====== PROVIDED MATERIAL

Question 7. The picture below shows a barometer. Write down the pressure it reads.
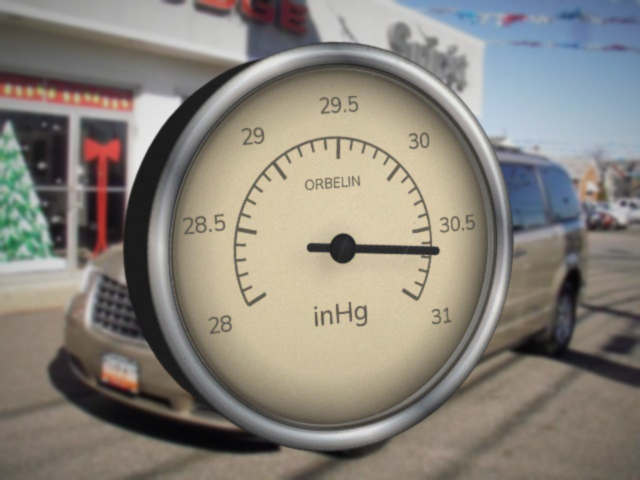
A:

============
====== PROVIDED MATERIAL

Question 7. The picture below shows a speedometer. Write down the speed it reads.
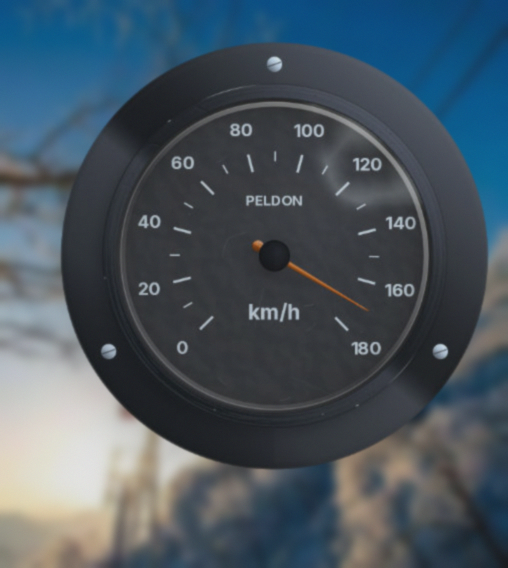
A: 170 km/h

============
====== PROVIDED MATERIAL

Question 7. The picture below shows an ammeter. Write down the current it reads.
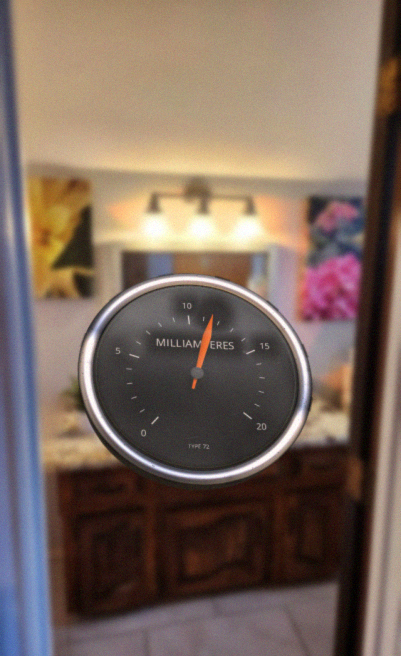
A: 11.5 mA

============

**WHAT TO DO**
Replace "Write down" with "Record" in the records, from the line containing "Question 7. The picture below shows a speedometer." down through the line containing "A: 170 km/h". Give back only those lines with nothing else changed, and leave out the pictures.

**TASK ANSWER**
Question 7. The picture below shows a speedometer. Record the speed it reads.
A: 170 km/h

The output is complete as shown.